Last September, after a Human Rights Commission board meeting, Commissioner Julius Sloss returned to his office and was met with a surprise when he opened his email.
“In that email they brought certain concerns and allegations against the director,” Sloss said.
Sloss is speaking about former Executive Director Beverly Watts.
“There were allegations that profanity was used in giving out instructions allegations that a person had to get permission to go to the bathroom,” Sloss said. “I mean just, you know, just kind of some crazy, crazy things.”
The Tennessee Department of Human Resources investigated the claims and found them to be credible after talking with several staff members. Watts denies the allegations but chose to resign anyways.
But it still reflected poorly on the commission, which investigates housing and business discrimination complaints in the state.
One investigation caught the attention of Rep. Chris Todd, R-Jackson, who says they unfairly penalized a business owner in his district. So, he decided to disband all its members.
“When they get out of line and are not doing the work we told them to, that’s when it’s our responsibility, on behalf of the citizens, to step in and get it corrected, and that’s what this bill seeks to do,” Todd said.
The measure would require that the commission be reset this fall.

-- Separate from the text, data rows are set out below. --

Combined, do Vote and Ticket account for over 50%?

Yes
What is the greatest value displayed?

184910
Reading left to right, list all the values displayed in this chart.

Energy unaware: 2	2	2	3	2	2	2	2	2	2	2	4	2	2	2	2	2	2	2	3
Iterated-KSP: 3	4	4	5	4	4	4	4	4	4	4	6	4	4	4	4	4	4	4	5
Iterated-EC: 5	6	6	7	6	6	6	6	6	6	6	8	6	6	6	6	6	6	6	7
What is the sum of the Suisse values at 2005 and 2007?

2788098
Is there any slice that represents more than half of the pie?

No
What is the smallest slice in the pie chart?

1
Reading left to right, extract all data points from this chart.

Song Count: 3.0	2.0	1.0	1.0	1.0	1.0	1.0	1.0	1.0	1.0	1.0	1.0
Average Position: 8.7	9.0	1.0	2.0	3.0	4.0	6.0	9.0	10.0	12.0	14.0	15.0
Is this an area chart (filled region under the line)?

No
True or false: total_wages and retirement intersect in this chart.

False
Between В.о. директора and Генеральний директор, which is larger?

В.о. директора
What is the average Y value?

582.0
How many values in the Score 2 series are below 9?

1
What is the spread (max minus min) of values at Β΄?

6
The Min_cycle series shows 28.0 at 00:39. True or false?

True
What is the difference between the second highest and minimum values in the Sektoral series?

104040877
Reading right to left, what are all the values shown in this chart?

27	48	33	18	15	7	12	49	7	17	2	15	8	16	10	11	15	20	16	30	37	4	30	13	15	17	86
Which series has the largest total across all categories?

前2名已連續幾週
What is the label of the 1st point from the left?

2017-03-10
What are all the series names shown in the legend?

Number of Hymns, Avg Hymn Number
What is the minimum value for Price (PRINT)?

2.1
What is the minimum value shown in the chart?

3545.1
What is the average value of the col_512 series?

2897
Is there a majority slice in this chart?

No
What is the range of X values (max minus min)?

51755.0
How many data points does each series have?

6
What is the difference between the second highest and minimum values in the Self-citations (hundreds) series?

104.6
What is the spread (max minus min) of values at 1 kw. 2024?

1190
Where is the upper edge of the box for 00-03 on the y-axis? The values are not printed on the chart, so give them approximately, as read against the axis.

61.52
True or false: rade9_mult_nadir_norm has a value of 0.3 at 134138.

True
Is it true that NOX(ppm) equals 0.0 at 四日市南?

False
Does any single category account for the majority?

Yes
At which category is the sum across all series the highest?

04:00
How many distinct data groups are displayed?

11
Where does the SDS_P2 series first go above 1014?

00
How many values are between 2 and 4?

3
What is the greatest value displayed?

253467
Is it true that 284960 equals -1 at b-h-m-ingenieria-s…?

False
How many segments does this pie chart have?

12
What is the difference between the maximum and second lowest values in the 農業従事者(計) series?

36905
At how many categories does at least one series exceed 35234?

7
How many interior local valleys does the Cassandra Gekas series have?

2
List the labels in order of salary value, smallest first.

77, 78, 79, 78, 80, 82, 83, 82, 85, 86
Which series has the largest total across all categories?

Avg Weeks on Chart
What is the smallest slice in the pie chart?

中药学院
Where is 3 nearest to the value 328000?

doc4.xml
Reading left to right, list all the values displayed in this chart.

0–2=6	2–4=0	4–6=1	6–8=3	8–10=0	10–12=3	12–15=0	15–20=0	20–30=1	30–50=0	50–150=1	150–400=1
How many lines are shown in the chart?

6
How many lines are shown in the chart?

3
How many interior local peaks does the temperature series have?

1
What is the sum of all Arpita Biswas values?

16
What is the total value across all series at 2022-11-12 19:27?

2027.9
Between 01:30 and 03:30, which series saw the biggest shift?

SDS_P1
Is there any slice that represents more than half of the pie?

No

Commissioner Sloss isn’t a fan of the breakdown of the new appointments. Currently, the governor has five picks, and the speakers of the House and Senate have two apiece. This gives the legislature up to six. Sloss thinks that’s too much power.
Still, Sloss says, it’s better than Republicans wanting to get rid of it altogether, which was their first impulse. Doing so would allow the Biden Administration to oversee discrimination investigations.
“What our argument was to the legislature was: at least, you still have some say so, as to how things are run,” Sloss said.
Once the governor signs the measure, which he’s expected to do, a new commission will be seated Sept. 1.